Nick, God bless him, I actually know his work, and he actually has talent (people need to forget that 'fer or agin' us shinola...did ya read him, admit it, you did), and I will not grieve his departure as it will be the best thing that could have happened to him.

Jeanette will join a thousand other blonde TV reporters whose names do not even register a blip on our consciousness in two months time. TV stations are little different than any media in understanding how to develop talent, to say nothing of managing it, which brings us back to Nick.

Nick will be free to actually be Nick, which if he wants it...will be the scariest job he has ever had and demand of him his full attention for the first time in his career. He might become the TC version of Royko...or he might drift away to write (yawn) Op-ex columns twice a month. The key is that it is up to him, instead of being hidden behind some overbearing editor/corporation.

I have faith in the man...is that strange?

LAMBERT: I'm actively encouraging him to let "the real Nick out of his cage", terrifying as that may be for elderly women, small children and family pets. He has this strange idea that he should be paid for it. Big problem, there.

Many years ago I cared enough about TV news to write about it and criticize it. After awhile it became clear what a discredited and worthless enterprise broadcast news (including Money Public Radio) had become, so I ceased writing about it (except for the occasional screed on a blog). I'm afraid that criticizing the Strib has now reached that point, too. Certainly Nick's exit is noteworthy both for the quality of his career and the craptacular treatment he received from the incompetent uber capitalists who now run his former paper.

LAMBERT: Well, I hear you on the carping about the Strib. It is clearly what its owners want it to be.

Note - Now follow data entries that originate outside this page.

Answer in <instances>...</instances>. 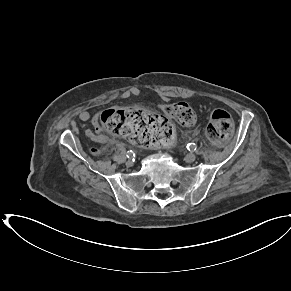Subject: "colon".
Returning <instances> with one entry per match:
<instances>
[{
    "label": "colon",
    "mask_w": 291,
    "mask_h": 291,
    "mask_svg": "<svg viewBox=\"0 0 291 291\" xmlns=\"http://www.w3.org/2000/svg\"><path fill=\"white\" fill-rule=\"evenodd\" d=\"M167 114L185 126L196 121L195 111L185 102L170 104L167 107ZM100 123L107 132L125 137L142 147L163 146L174 137V127L166 117L141 108L105 110L100 115ZM233 129L234 121L227 111L222 109L212 111L207 137L213 146L223 145Z\"/></svg>",
    "instance_id": "5ec220e1"
}]
</instances>
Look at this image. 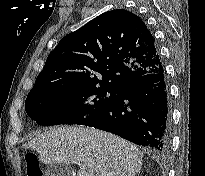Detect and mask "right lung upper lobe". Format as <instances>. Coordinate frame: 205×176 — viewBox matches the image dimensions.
Returning <instances> with one entry per match:
<instances>
[{
    "instance_id": "cb5924a9",
    "label": "right lung upper lobe",
    "mask_w": 205,
    "mask_h": 176,
    "mask_svg": "<svg viewBox=\"0 0 205 176\" xmlns=\"http://www.w3.org/2000/svg\"><path fill=\"white\" fill-rule=\"evenodd\" d=\"M162 68L154 38L142 19L117 9L63 37L48 55L29 94L70 86L119 90Z\"/></svg>"
}]
</instances>
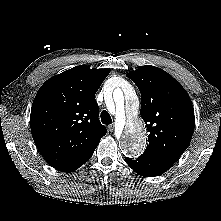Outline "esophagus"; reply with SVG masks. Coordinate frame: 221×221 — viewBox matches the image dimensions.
<instances>
[{
	"label": "esophagus",
	"mask_w": 221,
	"mask_h": 221,
	"mask_svg": "<svg viewBox=\"0 0 221 221\" xmlns=\"http://www.w3.org/2000/svg\"><path fill=\"white\" fill-rule=\"evenodd\" d=\"M108 130H109L110 132H113V131H114V125H113V124L109 125V126H108Z\"/></svg>",
	"instance_id": "obj_1"
}]
</instances>
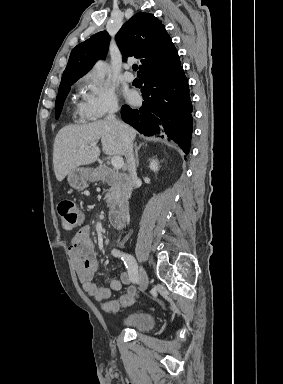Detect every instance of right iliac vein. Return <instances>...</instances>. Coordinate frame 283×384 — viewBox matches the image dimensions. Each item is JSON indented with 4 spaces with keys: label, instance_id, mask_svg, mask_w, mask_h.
<instances>
[{
    "label": "right iliac vein",
    "instance_id": "right-iliac-vein-1",
    "mask_svg": "<svg viewBox=\"0 0 283 384\" xmlns=\"http://www.w3.org/2000/svg\"><path fill=\"white\" fill-rule=\"evenodd\" d=\"M139 282L140 289L142 292H144L148 287L149 278L145 269L142 266H139Z\"/></svg>",
    "mask_w": 283,
    "mask_h": 384
}]
</instances>
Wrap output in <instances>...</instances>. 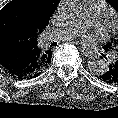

If it's any consolation, I consider myself a pretty avid follower of the media and I hadn't even heard of Jeanette Trompeter until I read C.J.'s column. Luckily, I can live on Google Reader and track 750 blogs and other new sources so I can get up to date info (and formerly a certain surly columnist for the Strib) rather than be forced to listen to bubble headed blondes struggling to pronounce words like "4Her" (remember that one?).

LAMBERT: Just to reiterate -- my point is that modern newspaper editors regard the likes of Ms. Trompeter, (a fine human being, I'm sure) has highly relevant to their audience, the likes of Nick Coleman ... not at all. What does that tell you about the condition they are in.

If TV newsreaders had not degenerated to the equivalent of their "Q" scores, they would not be so "celebrated" when they are mercilessly "disappeared". They're smiling, they're happy, they chit chat with their set-mates!

They're certainly not encouraged, or rewarded, to make people think, or to piss people off.

It is the sad de-volution of the local AND national TV news product (see: Couric, Katie)that causes this "celebrity" phenomena.

I know you're buddies with (Komrad) Coleman, but Royko, Greene even the locally vaunted Klobey just pretty much walked away, too.

Non-withstanding, where's your comment on the general PR impact on WCCO handling her that way, so soon after the Douglas dumping?

PS: I think Coleman would be interesting on radio - your thoughts?

LAMBERT: Coleman and I are prepared to infuriate you 24/7/365 if given half the chance. I of course would never speak. Just an occasional, "Right, Nick. Right. uh huh."

It's all part of a bigger conspiracy. I mean, wasn't the actress who played Patty Hearst euthanized the same day Sarah Jane Olsen was released ? I shouted out, "Who killed the Kennedys?!?" and after all, one of them died on skis.
And speaking of Youth in Asia, aren't they the ones taking our jobs !!?!?

LAMBERT: Kid, you got shtick. I like that.

I live in Moorhead, i.e. the Fargo media world, my daughter lives in the twin cities, and my sister lives in Brooklyn. My daughter and I on separate occasions recently visited my sister. As my daughter and I were later comparing notes, she remarked that she couldn't see that the NYC news readers were in any way superior to the ones in the cities, and frankly as purveyors of news, I don't believe that either are much better than those on the Fargo channels. I also watch WGN sometimes when my brain is too tired to read but not tired enough to consume the prole-feed on the other channels, and I'm underwhelmed by the Chicago people too.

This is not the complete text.